Environment:ARISE Initiative Robomimic HDF5 Data Dependencies
| Knowledge Sources | |
|---|---|
| Domains | Infrastructure, Data_Management |
| Last Updated | 2026-02-15 07:30 GMT |
Overview
HDF5 data storage stack with h5py, numpy, and SWMR (Single-Writer-Multiple-Reader) support for efficient dataset loading and parallel data access.
Description
Robomimic stores all demonstration datasets in HDF5 format. The `h5py` library is the primary interface for reading and writing these files. Datasets contain observation trajectories, actions, rewards, and metadata organized by demonstration episodes (e.g., `data/demo_0`, `data/demo_1`). The framework supports SWMR mode for safe parallel access from multiple DataLoader workers, and three caching modes (`"all"`, `"low_dim"`, `None`) that trade memory for I/O speed. Additional utilities include `imageio` and `imageio-ffmpeg` for video rendering, and `matplotlib` for visualization.
Usage
Use this environment for all data-related operations: loading training datasets, creating train/validation splits via filter keys, extracting observations from simulation states, filtering datasets by size, and inspecting dataset contents. Every robomimic workflow that touches HDF5 files requires these dependencies.
System Requirements
| Category | Requirement | Notes |
|---|---|---|
| OS | Mac OS X or Linux | Cross-platform via Python |
| RAM | Sufficient for dataset caching | `hdf5_cache_mode="all"` loads entire dataset into RAM |
| Disk | Varies by dataset | Low-dim datasets: ~100MB; Image datasets: ~10GB+ |
Dependencies
Python Packages
- `h5py` (any recent version)
- `numpy` >= 1.13.3
- `psutil` (system resource monitoring)
- `tqdm` (progress bars)
- `termcolor` (colored terminal output)
- `imageio` (video/image I/O)
- `imageio-ffmpeg` (FFmpeg backend for video writing)

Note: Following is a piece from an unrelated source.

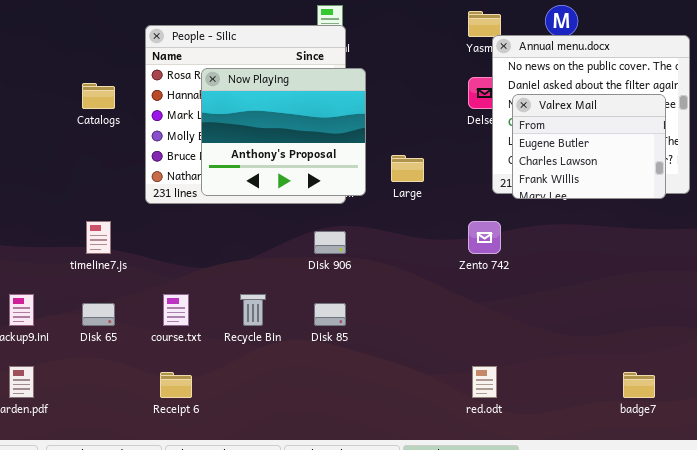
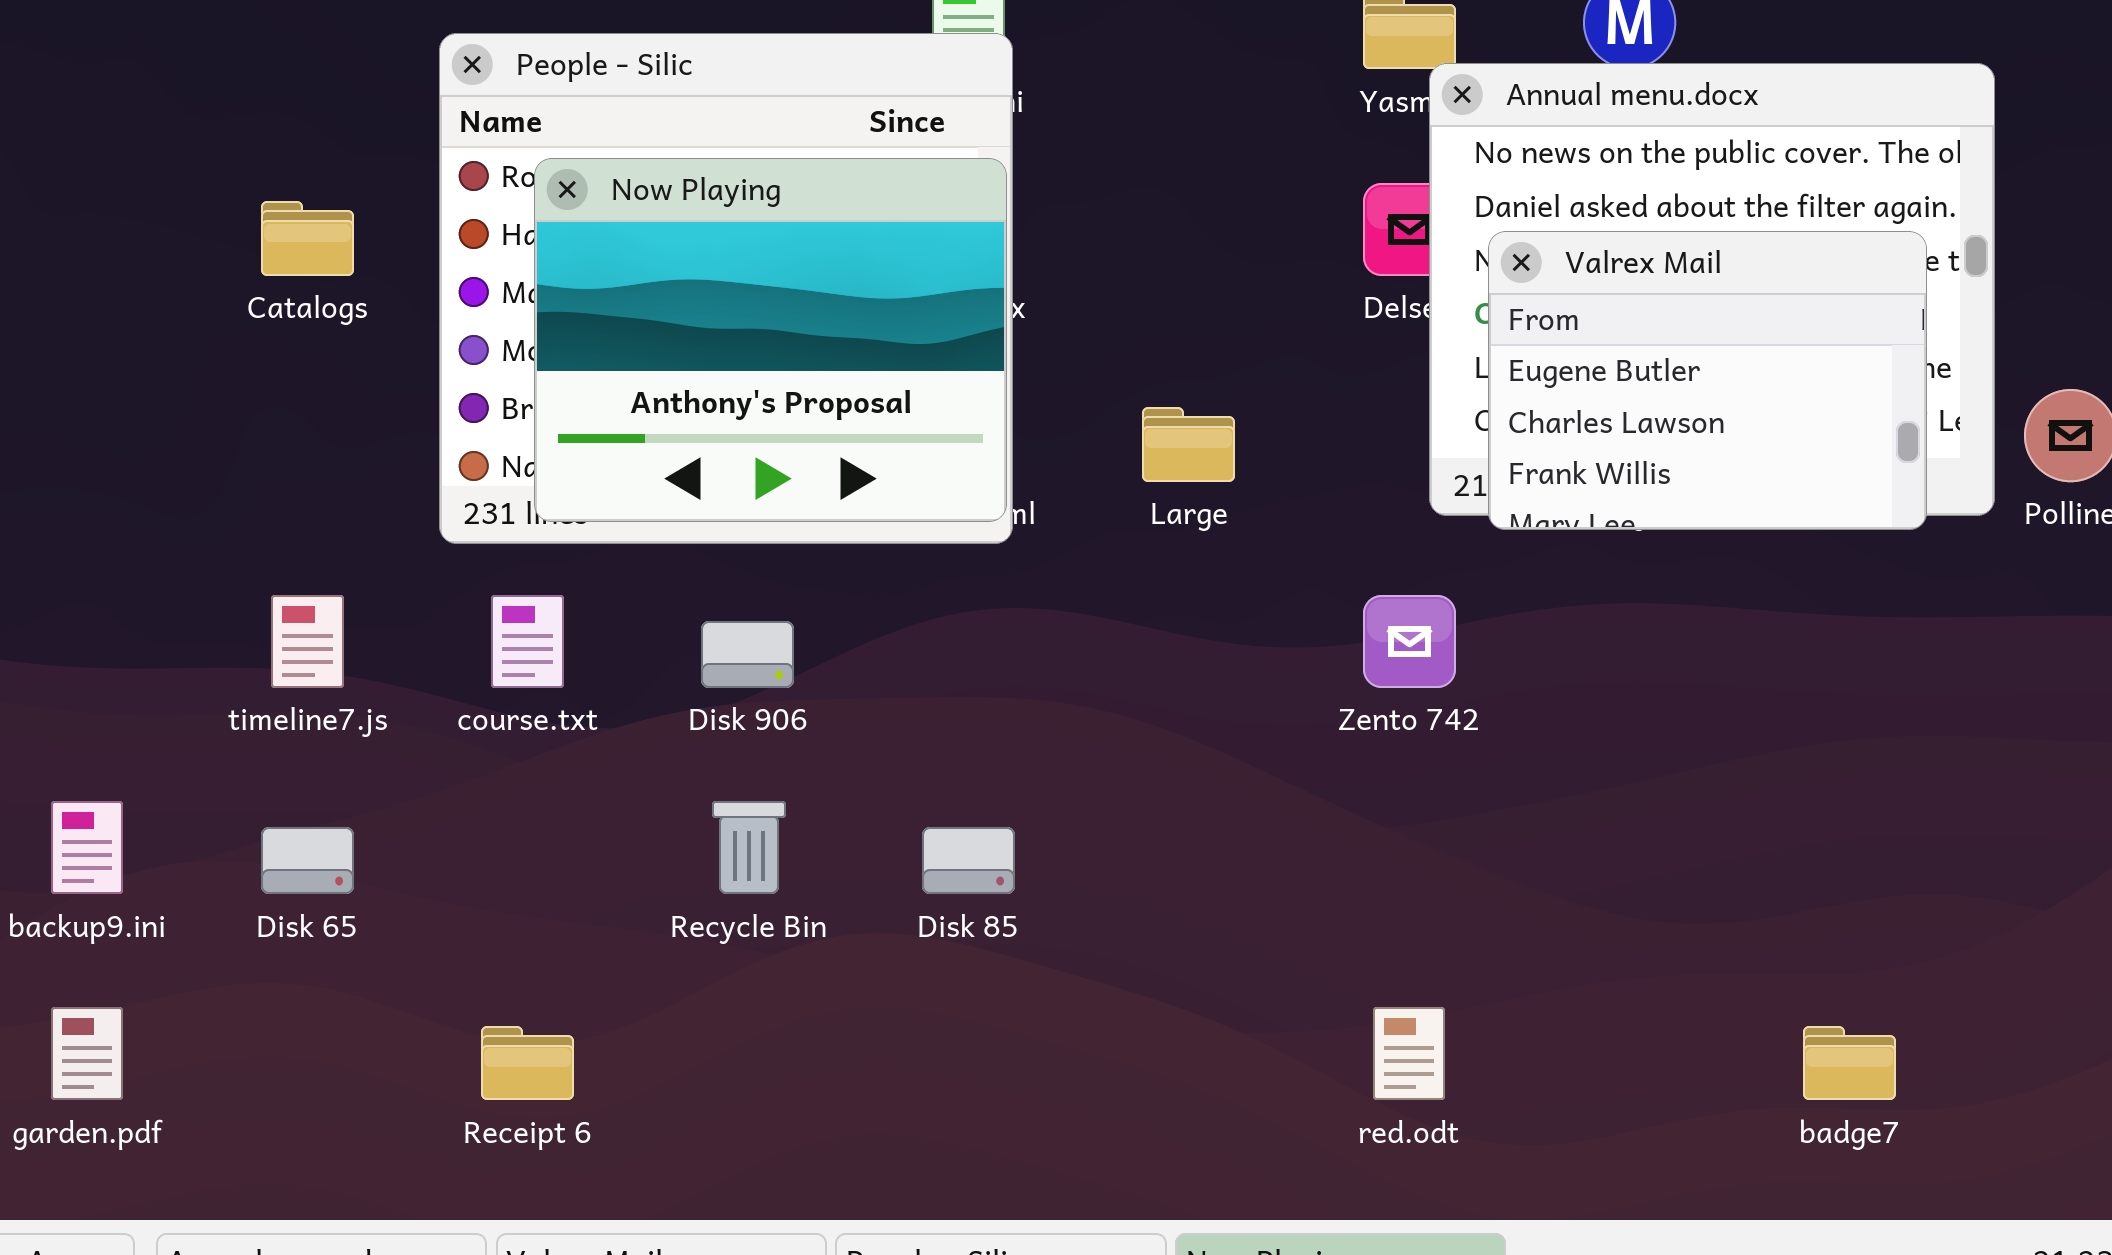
Now Playing: [201,68,366,196] -> [534,158,1007,522], moved
Disk 906: [314,231,346,254] -> [701,621,794,688], moved
course.txt: [163,294,189,326] -> [491,595,564,688], moved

- `matplotlib` (visualization)
- `tensorboard` (training metrics logging)
- `tensorboardX` (TensorBoard SummaryWriter)
Credentials
No credentials required for HDF5 data operations.
Quick Install
# All dependencies are installed automatically with robomimic
pip install robomimic
# Or install individually
pip install h5py numpy psutil tqdm termcolor imageio imageio-ffmpeg matplotlib tensorboard tensorboardX
Code Evidence
SWMR mode usage from `robomimic/utils/dataset.py:81-82`:
hdf5_use_swmr (bool): whether to use swmr feature when opening the hdf5 file. This ensures
that multiple Dataset instances can all access the same hdf5 file without problems.
Cache mode documentation from `robomimic/config/base_config.py:166-170`:
# One of ["all", "low_dim", or None]. Set to "all" to cache entire hdf5 in memory - this is
# by far the fastest for data loading. Set to "low_dim" to cache all non-image data. Set
# to None to use no caching - in this case, every batch sample is retrieved via file i/o.
# You should almost never set this to None, even for large image datasets.
self.train.hdf5_cache_mode = "all"
Filter key mechanism from `robomimic/utils/file_utils.py:28-67`:
def create_hdf5_filter_key(hdf5_path, demo_keys, key_name):
f = h5py.File(hdf5_path, "a")
demos = sorted(list(f["data"].keys()))
# store list of filtered keys under mask group
k = "mask/{}".format(key_name)
if k in f:
del f[k]
f[k] = np.array(demo_keys, dtype='S')
f.close()
Common Errors
| Error Message | Cause | Solution |
|---|---|---|
| `OSError: Unable to open file` | HDF5 file path incorrect or file corrupted | Verify file path; re-download dataset |
| `MemoryError` during caching | Dataset too large for `hdf5_cache_mode="all"` | Switch to `hdf5_cache_mode="low_dim"` or `None` |
| `RuntimeError: unable to open file (file locking)` | Multiple processes writing to same HDF5 | Enable `hdf5_use_swmr=True` for read-only access |
Compatibility Notes
- SWMR mode: Requires HDF5 >= 1.10. Enabled by default (`hdf5_use_swmr=True`) for safe multi-worker data loading.
- Large image datasets: Use `hdf5_cache_mode="low_dim"` to avoid OOM. Never use `None` — even for large datasets, caching non-image data significantly improves loading speed.
- Filter keys: Stored under `mask/` group in HDF5 files. Used for train/validation splits and dataset size filtering.